Il sera alloué au salarié la somme de 2905,50 euros au titre de l’indemnité conventionnelle de licenciement. Le jugement entrepris sera confirmé sur ce point.
Sur les demandes annexes
L’association ARSEAA, partie principalement perdante, sera condamnée aux dépens d’appel.
M. X est en droit de réclamer l’indemnisation des frais non compris dans les dépens exposés à l’occasion de cette procédure. Le jugement déféré sera confirmé en ce qu’il a alloué à M. X la somme de 2500 euros au titre de l’article 700 du code de procédure civile.

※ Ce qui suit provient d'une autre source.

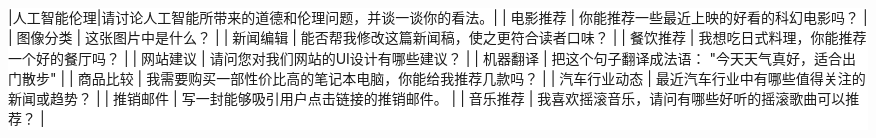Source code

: |人工智能伦理|请讨论人工智能所带来的道德和伦理问题，并谈一谈你的看法。|
| 电影推荐                                      | 你能推荐一些最近上映的好看的科幻电影吗？                                                                                    |
| 图像分类                                      | 这张图片中是什么？                                                                                                          |
| 新闻编辑                                      | 能否帮我修改这篇新闻稿，使之更符合读者口味？                                                                                |
| 餐饮推荐                                      | 我想吃日式料理，你能推荐一个好的餐厅吗？                                                                                    |
| 网站建议                                      | 请问您对我们网站的UI设计有哪些建议？                                                                                        |
| 机器翻译                                      | 把这个句子翻译成法语： "今天天气真好，适合出门散步"                                                                           |
| 商品比较                                      | 我需要购买一部性价比高的笔记本电脑，你能给我推荐几款吗？                                                                    |
| 汽车行业动态                                  | 最近汽车行业中有哪些值得关注的新闻或趋势？                                                                                  |
| 推销邮件                                      | 写一封能够吸引用户点击链接的推销邮件。                                                                                      |
| 音乐推荐                                      | 我喜欢摇滚音乐，请问有哪些好听的摇滚歌曲可以推荐？                                                                          |
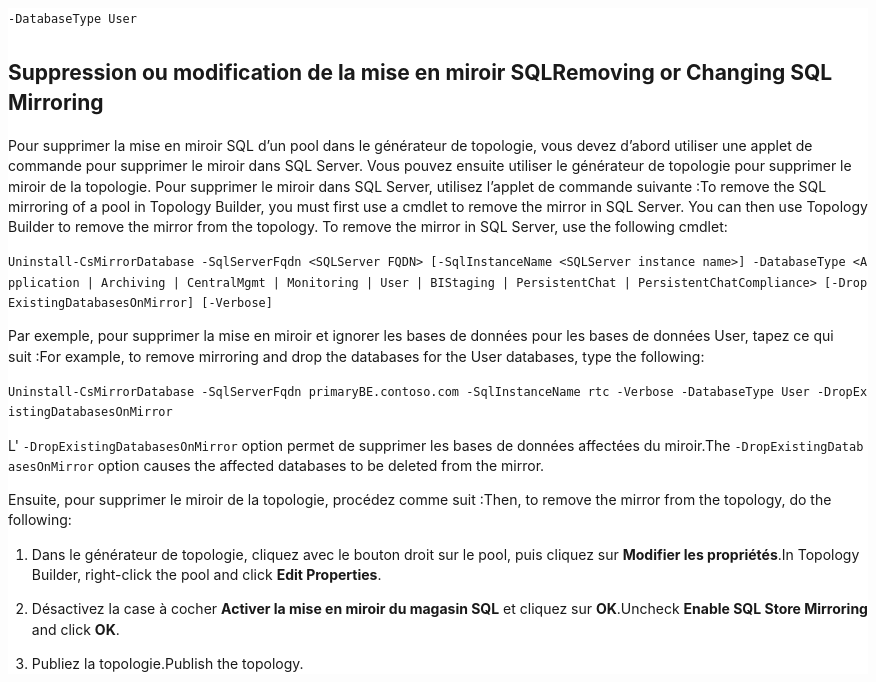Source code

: `-DatabaseType User`

</div>

<div>

## <a name="removing-or-changing-sql-mirroring"></a><span data-ttu-id="45154-197">Suppression ou modification de la mise en miroir SQL</span><span class="sxs-lookup"><span data-stu-id="45154-197">Removing or Changing SQL Mirroring</span></span>

<span data-ttu-id="45154-p117">Pour supprimer la mise en miroir SQL d’un pool dans le générateur de topologie, vous devez d’abord utiliser une applet de commande pour supprimer le miroir dans SQL Server. Vous pouvez ensuite utiliser le générateur de topologie pour supprimer le miroir de la topologie. Pour supprimer le miroir dans SQL Server, utilisez l’applet de commande suivante :</span><span class="sxs-lookup"><span data-stu-id="45154-p117">To remove the SQL mirroring of a pool in Topology Builder, you must first use a cmdlet to remove the mirror in SQL Server. You can then use Topology Builder to remove the mirror from the topology. To remove the mirror in SQL Server, use the following cmdlet:</span></span>

    Uninstall-CsMirrorDatabase -SqlServerFqdn <SQLServer FQDN> [-SqlInstanceName <SQLServer instance name>] -DatabaseType <Application | Archiving | CentralMgmt | Monitoring | User | BIStaging | PersistentChat | PersistentChatCompliance> [-DropExistingDatabasesOnMirror] [-Verbose]

<span data-ttu-id="45154-201">Par exemple, pour supprimer la mise en miroir et ignorer les bases de données pour les bases de données User, tapez ce qui suit :</span><span class="sxs-lookup"><span data-stu-id="45154-201">For example, to remove mirroring and drop the databases for the User databases, type the following:</span></span>

    Uninstall-CsMirrorDatabase -SqlServerFqdn primaryBE.contoso.com -SqlInstanceName rtc -Verbose -DatabaseType User -DropExistingDatabasesOnMirror

<span data-ttu-id="45154-202">L' `-DropExistingDatabasesOnMirror` option permet de supprimer les bases de données affectées du miroir.</span><span class="sxs-lookup"><span data-stu-id="45154-202">The `-DropExistingDatabasesOnMirror` option causes the affected databases to be deleted from the mirror.</span></span>

<span data-ttu-id="45154-203">Ensuite, pour supprimer le miroir de la topologie, procédez comme suit :</span><span class="sxs-lookup"><span data-stu-id="45154-203">Then, to remove the mirror from the topology, do the following:</span></span>

1.  <span data-ttu-id="45154-204">Dans le générateur de topologie, cliquez avec le bouton droit sur le pool, puis cliquez sur **Modifier les propriétés**.</span><span class="sxs-lookup"><span data-stu-id="45154-204">In Topology Builder, right-click the pool and click **Edit Properties**.</span></span>

2.  <span data-ttu-id="45154-205">Désactivez la case à cocher **Activer la mise en miroir du magasin SQL** et cliquez sur **OK**.</span><span class="sxs-lookup"><span data-stu-id="45154-205">Uncheck **Enable SQL Store Mirroring** and click **OK**.</span></span>

3.  <span data-ttu-id="45154-206">Publiez la topologie.</span><span class="sxs-lookup"><span data-stu-id="45154-206">Publish the topology.</span></span>

</div>
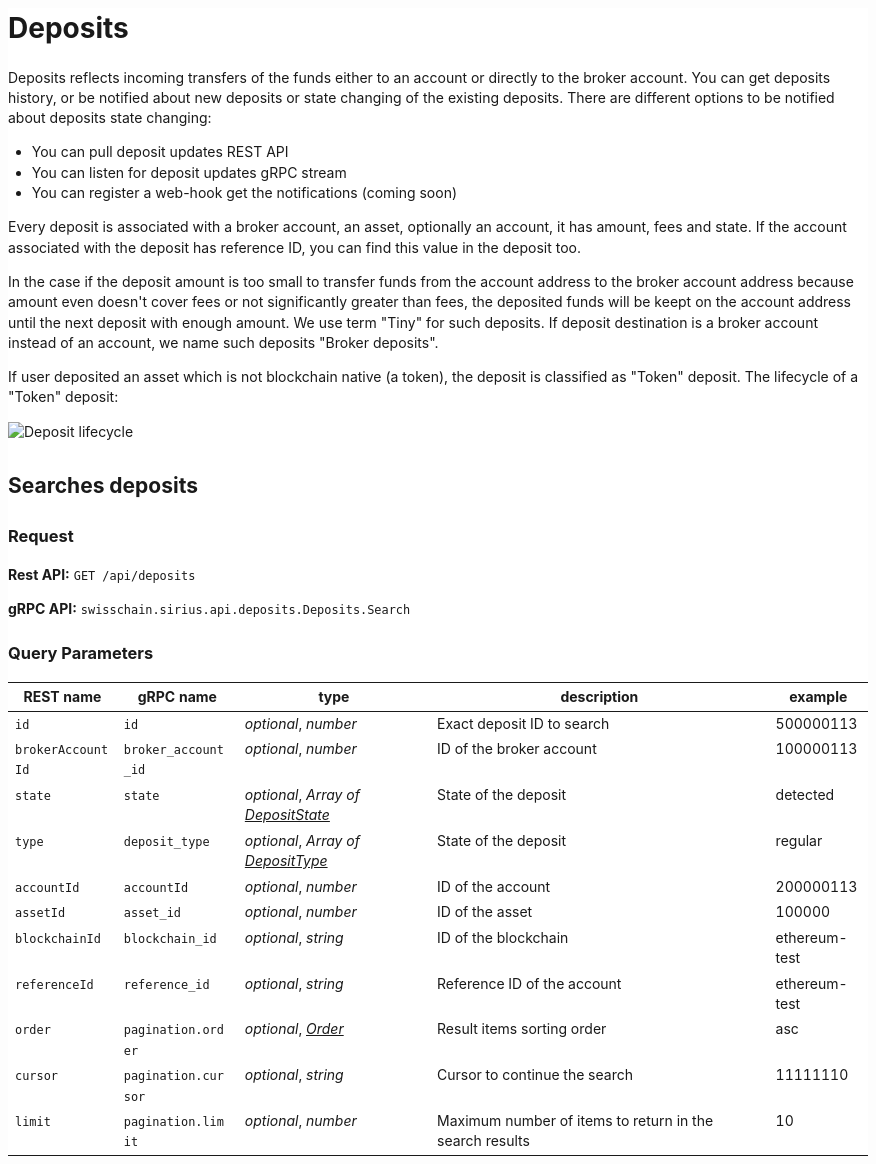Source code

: # Deposits

Deposits reflects incoming transfers of the funds either to an account or directly to the broker account. You can get deposits history, or be notified about new deposits or state changing of the existing deposits. There are different options to be notified about deposits state changing:

* You can pull deposit updates REST API
* You can listen for deposit updates gRPC stream
* You can register a web-hook get the notifications (coming soon)

Every deposit is associated with a broker account, an asset, optionally an account, it has amount, fees and state. If the account associated with the deposit has reference ID, you can find this value in the deposit too. 

In the case if the deposit amount is
too small to transfer funds from the account address to the broker account address because amount even doesn't cover fees or not significantly greater than fees, the deposited funds will be keept on the account address until the next deposit with enough amount. We use term "Tiny" for such deposits. If deposit destination is a broker account instead of an account, we name such deposits "Broker deposits".

If user deposited an asset which is not blockchain native (a token), the deposit is classified as "Token" deposit. The lifecycle of a "Token" deposit:

<img src="https://raw.githubusercontent.com/swisschain/Sirius.Api.Docs/master/source/images/token-deposit-lifecycle.png" alt="Deposit lifecycle"/>

## Searches deposits

### Request

**Rest API:** `GET /api/deposits`

**gRPC API:** `swisschain.sirius.api.deposits.Deposits.Search`

### Query Parameters

REST name | gRPC name | type | description | example
--------- | --------- | ---- | ----------- | -------
`id` | `id` | *optional*, *number* | Exact deposit ID to search | 500000113
`brokerAccountId` | `broker_account_id` | *optional*, *number* | ID of the broker account  | 100000113
`state` | `state` | *optional*, *Array of [DepositState](#depositstate-enum)* | State of the deposit | detected
`type` | `deposit_type` | *optional*, *Array of [DepositType](#deposittype-enum)* | State of the deposit | regular
`accountId` | `accountId` | *optional*, *number* | ID of the account  | 200000113
`assetId` | `asset_id` | *optional*, *number* | ID of the asset  | 100000
`blockchainId` | `blockchain_id` | *optional*, *string* | ID of the blockchain  | ethereum-test
`referenceId` | `reference_id` | *optional*, *string* | Reference ID of the account  | ethereum-test
`order` | `pagination.order` | *optional*, *[Order](#order-enum)* | Result items sorting order | asc
`cursor` | `pagination.cursor` | *optional*, *string* | Cursor to continue the search | 11111110
`limit` | `pagination.limit` | *optional*, *number* | Maximum number of items to return in the search results | 10

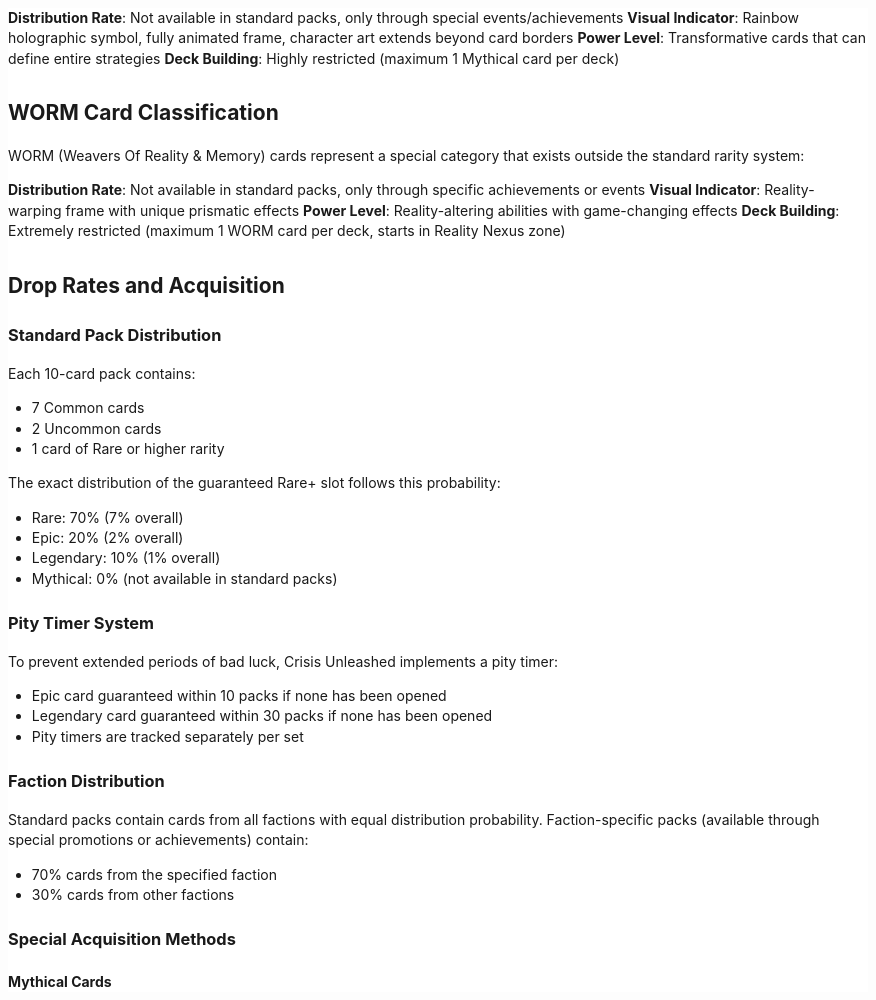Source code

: **Distribution Rate**: Not available in standard packs, only through special events/achievements
**Visual Indicator**: Rainbow holographic symbol, fully animated frame, character art extends beyond card borders
**Power Level**: Transformative cards that can define entire strategies
**Deck Building**: Highly restricted (maximum 1 Mythical card per deck)

## WORM Card Classification

WORM (Weavers Of Reality & Memory) cards represent a special category that exists outside the standard rarity system:

**Distribution Rate**: Not available in standard packs, only through specific achievements or events
**Visual Indicator**: Reality-warping frame with unique prismatic effects
**Power Level**: Reality-altering abilities with game-changing effects
**Deck Building**: Extremely restricted (maximum 1 WORM card per deck, starts in Reality Nexus zone)

## Drop Rates and Acquisition

### Standard Pack Distribution

Each 10-card pack contains:

- 7 Common cards
- 2 Uncommon cards
- 1 card of Rare or higher rarity

The exact distribution of the guaranteed Rare+ slot follows this probability:

- Rare: 70% (7% overall)
- Epic: 20% (2% overall)
- Legendary: 10% (1% overall)
- Mythical: 0% (not available in standard packs)

### Pity Timer System

To prevent extended periods of bad luck, Crisis Unleashed implements a pity timer:

- Epic card guaranteed within 10 packs if none has been opened
- Legendary card guaranteed within 30 packs if none has been opened
- Pity timers are tracked separately per set

### Faction Distribution

Standard packs contain cards from all factions with equal distribution probability. Faction-specific packs (available through special promotions or achievements) contain:

- 70% cards from the specified faction
- 30% cards from other factions

### Special Acquisition Methods

#### Mythical Cards
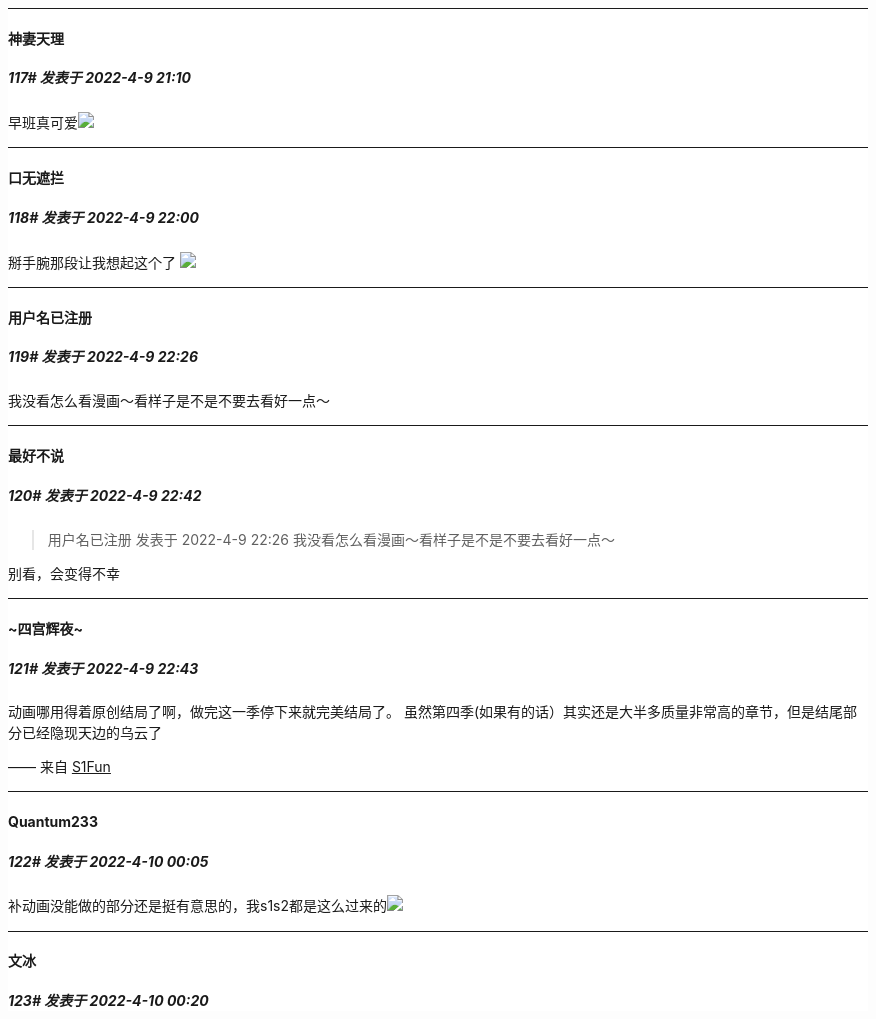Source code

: *****

####  神妻天理  
##### 117#       发表于 2022-4-9 21:10

早班真可爱<img src="https://static.saraba1st.com/image/smiley/face2017/072.png" referrerpolicy="no-referrer">

*****

####  口无遮拦  
##### 118#       发表于 2022-4-9 22:00

掰手腕那段让我想起这个了
<img src="http://5b0988e595225.cdn.sohucs.com/images/20190614/152f63ba94ea4073a3b43dff77efa7d8.gif" referrerpolicy="no-referrer">

*****

####  用户名已注册  
##### 119#       发表于 2022-4-9 22:26

我没看怎么看漫画～看样子是不是不要去看好一点～

*****

####  最好不说  
##### 120#       发表于 2022-4-9 22:42

<blockquote>用户名已注册 发表于 2022-4-9 22:26
我没看怎么看漫画～看样子是不是不要去看好一点～</blockquote>
别看，会变得不幸



*****

####  ~四宫辉夜~  
##### 121#       发表于 2022-4-9 22:43

动画哪用得着原创结局了啊，做完这一季停下来就完美结局了。
虽然第四季(如果有的话）其实还是大半多质量非常高的章节，但是结尾部分已经隐现天边的乌云了

—— 来自 [S1Fun](https://s1fun.koalcat.com)

*****

####  Quantum233  
##### 122#       发表于 2022-4-10 00:05

补动画没能做的部分还是挺有意思的，我s1s2都是这么过来的<img src="https://static.saraba1st.com/image/smiley/face2017/037.png" referrerpolicy="no-referrer">

*****

####  文冰  
##### 123#       发表于 2022-4-10 00:20
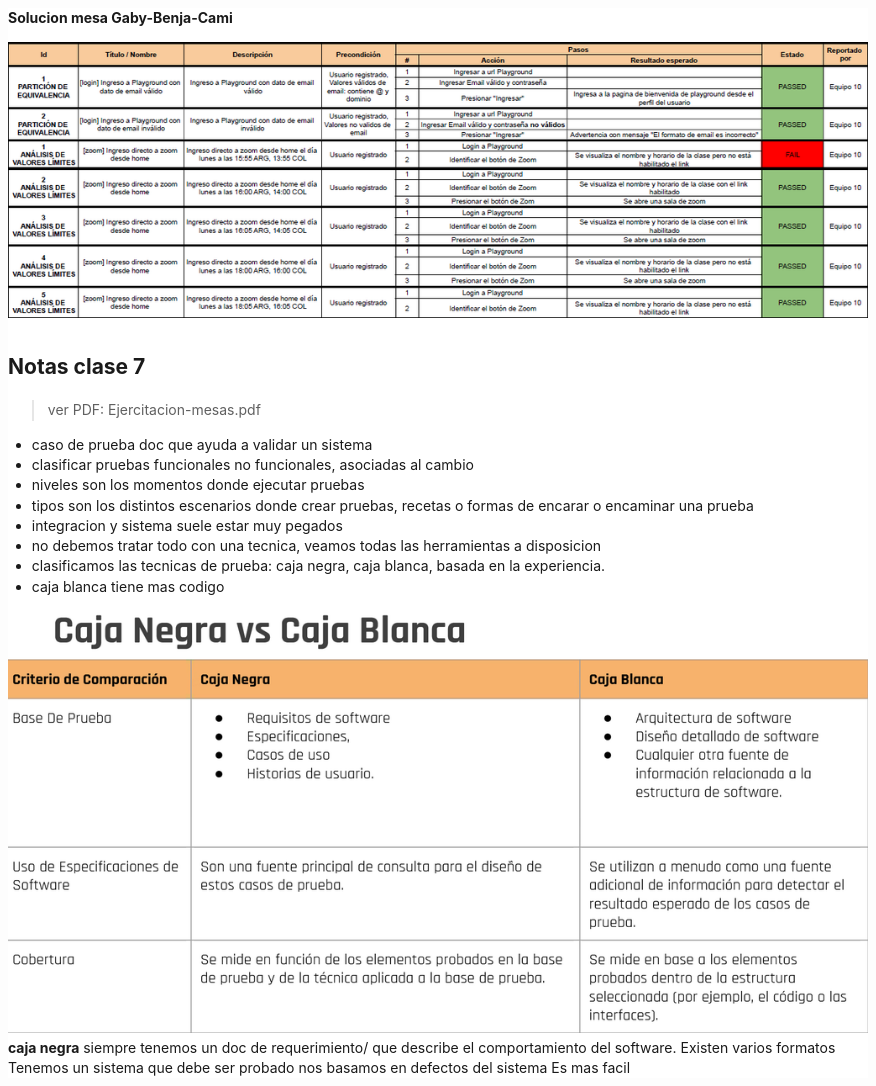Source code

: **Solucion mesa Gaby-Benja-Cami**

![img](./img/c7m1.png)


## Notas clase 7 <a id='c7s'></a>

> ver PDF: Ejercitacion-mesas.pdf

- caso de prueba doc que ayuda a validar un sistema
- clasificar pruebas funcionales no funcionales, asociadas al cambio
- niveles son los momentos donde ejecutar pruebas
- tipos son los distintos escenarios donde crear pruebas, recetas o formas de encarar o encaminar una prueba
- integracion y sistema suele estar muy pegados
- no debemos tratar todo con una tecnica, veamos todas las herramientas a disposicion
- clasificamos las tecnicas de prueba: caja negra, caja blanca, basada en la experiencia.
- caja blanca tiene mas codigo

![cuadro cajas](./img/c7s2.png)
**caja negra** siempre tenemos un doc de requerimiento/ que describe el comportamiento del software. Existen varios formatos
Tenemos un sistema que debe ser probado nos basamos en defectos del sistema
Es mas facil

L’association ARSEAA sera également tenue de lui verser la somme complémentaire de 1500 euros en application des dispositions de l’article 700 alinéa 1er 1° du code de procédure civile.
PAR CES MOTIFS
La cour statuant publiquement, par arrêt contradictoire et en dernier ressort,
Infirme le jugement déféré en ce qu’il a jugé que le licenciement de M. H X est dénué de cause réelle et sérieuse et en ce qu’il a condamné l’association ARSEAA à verser à M. H X la somme de 7154,96 euros à titre de dommages et intérêts pour le préjudice subi.
Le confirme pour le surplus.
Et, statuant sur les chefs infirmés
Juge que le licenciement de M. H X est fondé sur une cause réelle et sérieuse.
Et y ajoutant
Condamne l’association ARSEAA aux dépens d’appel.
Condamne l’association ARSEAA à verser à M. H X la somme complémentaire de 1500 euros (mille cinq cents euros) sur le fondement de l’article 700, alinéa 1er, 1° du code de
procédure civile.
Le présent arrêt a été signé par S.BLUMÉ, présidente et par C.DELVER, greffière.